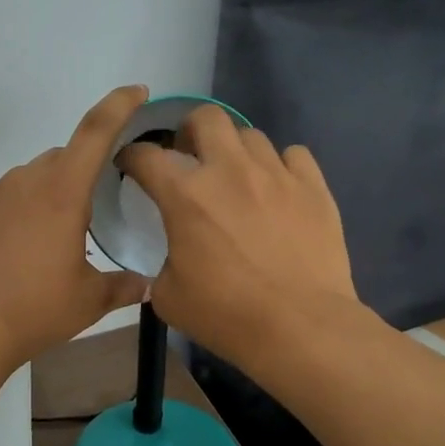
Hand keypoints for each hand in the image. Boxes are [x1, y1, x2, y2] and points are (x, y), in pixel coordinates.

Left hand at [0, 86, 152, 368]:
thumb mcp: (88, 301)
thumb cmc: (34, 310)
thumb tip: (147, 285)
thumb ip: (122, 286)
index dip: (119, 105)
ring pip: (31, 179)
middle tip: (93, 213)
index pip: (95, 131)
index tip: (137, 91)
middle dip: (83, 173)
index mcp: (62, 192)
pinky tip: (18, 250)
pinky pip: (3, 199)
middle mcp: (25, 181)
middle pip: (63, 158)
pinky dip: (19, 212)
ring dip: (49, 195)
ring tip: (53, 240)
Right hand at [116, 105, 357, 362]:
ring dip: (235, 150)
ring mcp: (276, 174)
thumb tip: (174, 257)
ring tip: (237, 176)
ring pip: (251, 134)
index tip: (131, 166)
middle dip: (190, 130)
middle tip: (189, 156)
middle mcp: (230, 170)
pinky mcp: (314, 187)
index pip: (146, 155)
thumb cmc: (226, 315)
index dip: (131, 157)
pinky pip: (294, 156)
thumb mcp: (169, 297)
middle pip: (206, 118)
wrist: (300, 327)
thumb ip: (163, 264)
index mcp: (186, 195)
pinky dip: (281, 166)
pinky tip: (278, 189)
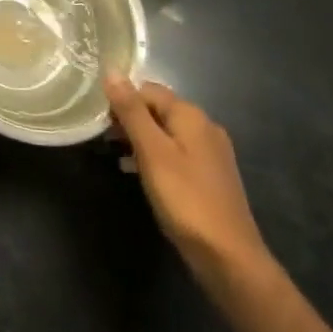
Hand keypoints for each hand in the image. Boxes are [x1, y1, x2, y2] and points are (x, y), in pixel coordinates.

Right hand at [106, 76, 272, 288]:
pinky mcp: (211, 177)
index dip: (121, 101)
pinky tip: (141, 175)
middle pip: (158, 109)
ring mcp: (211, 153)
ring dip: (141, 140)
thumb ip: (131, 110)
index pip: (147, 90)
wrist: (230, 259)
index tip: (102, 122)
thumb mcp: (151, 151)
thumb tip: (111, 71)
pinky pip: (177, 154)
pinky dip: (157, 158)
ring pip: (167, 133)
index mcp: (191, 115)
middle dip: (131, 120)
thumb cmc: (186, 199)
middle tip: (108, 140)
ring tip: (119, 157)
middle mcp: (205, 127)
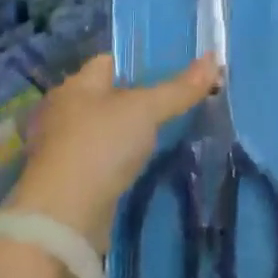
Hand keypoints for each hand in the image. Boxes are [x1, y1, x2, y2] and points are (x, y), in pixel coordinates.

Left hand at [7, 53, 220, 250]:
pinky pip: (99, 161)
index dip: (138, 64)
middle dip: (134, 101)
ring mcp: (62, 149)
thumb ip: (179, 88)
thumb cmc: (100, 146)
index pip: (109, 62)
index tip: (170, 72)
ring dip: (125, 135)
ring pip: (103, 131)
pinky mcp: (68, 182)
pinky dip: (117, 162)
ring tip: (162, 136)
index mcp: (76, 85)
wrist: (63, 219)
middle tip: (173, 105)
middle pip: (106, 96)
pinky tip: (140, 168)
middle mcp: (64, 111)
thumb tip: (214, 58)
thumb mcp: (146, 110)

══════════════════════════════

* Try it: Set down the full listing above with its wording unchanged. Leave out its images.

* Response to this task:
Hand keypoints for each hand in the image. Boxes are [x1, y1, x2, y2] and points are (x, y), in pixel coordinates.

Left hand at [0, 86, 152, 368]:
thumb mcp: (88, 301)
thumb cmc: (34, 310)
thumb tip: (147, 285)
thumb ip: (122, 286)
index dip: (119, 105)
ring pip: (31, 179)
middle tip: (93, 213)
index pip: (95, 131)
index tip: (137, 91)
middle dip: (83, 173)
index mcp: (62, 192)
pinky tip: (18, 250)
pinky pip: (3, 199)
middle mcp: (25, 181)
middle pip: (63, 158)
pinky dip: (19, 212)
ring dip: (49, 195)
ring tip: (53, 240)
Right hand at [116, 105, 357, 362]:
ring dip: (235, 150)
ring mcp: (276, 174)
thumb tip: (174, 257)
ring tip: (237, 176)
ring pip: (251, 134)
index tip: (131, 166)
middle dip: (190, 130)
middle tip: (189, 156)
middle mcp: (230, 170)
pinky mcp: (314, 187)
index pip: (146, 155)
thumb cmc: (226, 315)
index dip: (131, 157)
pinky pip: (294, 156)
thumb mcp: (169, 297)
middle pip: (206, 118)
wrist: (300, 327)
thumb ip: (163, 264)
index mcp: (186, 195)
pinky dip: (281, 166)
pinky tip: (278, 189)
Hand keypoints for each hand in the image. Boxes are [x1, y1, x2, y2] and points are (x, y), in pixel coordinates.

Right hand at [106, 76, 272, 288]:
pinky mcp: (211, 177)
index dip: (121, 101)
pinky tip: (141, 175)
middle pip: (158, 109)
ring mcp: (211, 153)
ring dip: (141, 140)
thumb ip: (131, 110)
index pip: (147, 90)
wrist: (230, 259)
index tip: (102, 122)
thumb mcp: (151, 151)
thumb tip: (111, 71)
pinky pip: (177, 154)
pinky dip: (157, 158)
ring pip: (167, 133)
index mcp: (191, 115)
middle dip: (131, 120)
thumb cmc: (186, 199)
middle tip: (108, 140)
ring tip: (119, 157)
middle mcp: (205, 127)
Hand keypoints for each hand in the image. Boxes are [x1, y1, x2, y2] and points are (x, y), in pixel coordinates.

Left hand at [7, 53, 220, 250]:
pinky pip: (99, 161)
index dip: (138, 64)
middle dip: (134, 101)
ring mcp: (62, 149)
thumb ip: (179, 88)
thumb cmc: (100, 146)
index pip: (109, 62)
index tip: (170, 72)
ring dip: (125, 135)
ring pip: (103, 131)
pinky mcp: (68, 182)
pinky dip: (117, 162)
ring tip: (162, 136)
index mcp: (76, 85)
wrist: (63, 219)
middle tip: (173, 105)
middle pip: (106, 96)
pinky tip: (140, 168)
middle mcp: (64, 111)
thumb tip: (214, 58)
thumb mcp: (146, 110)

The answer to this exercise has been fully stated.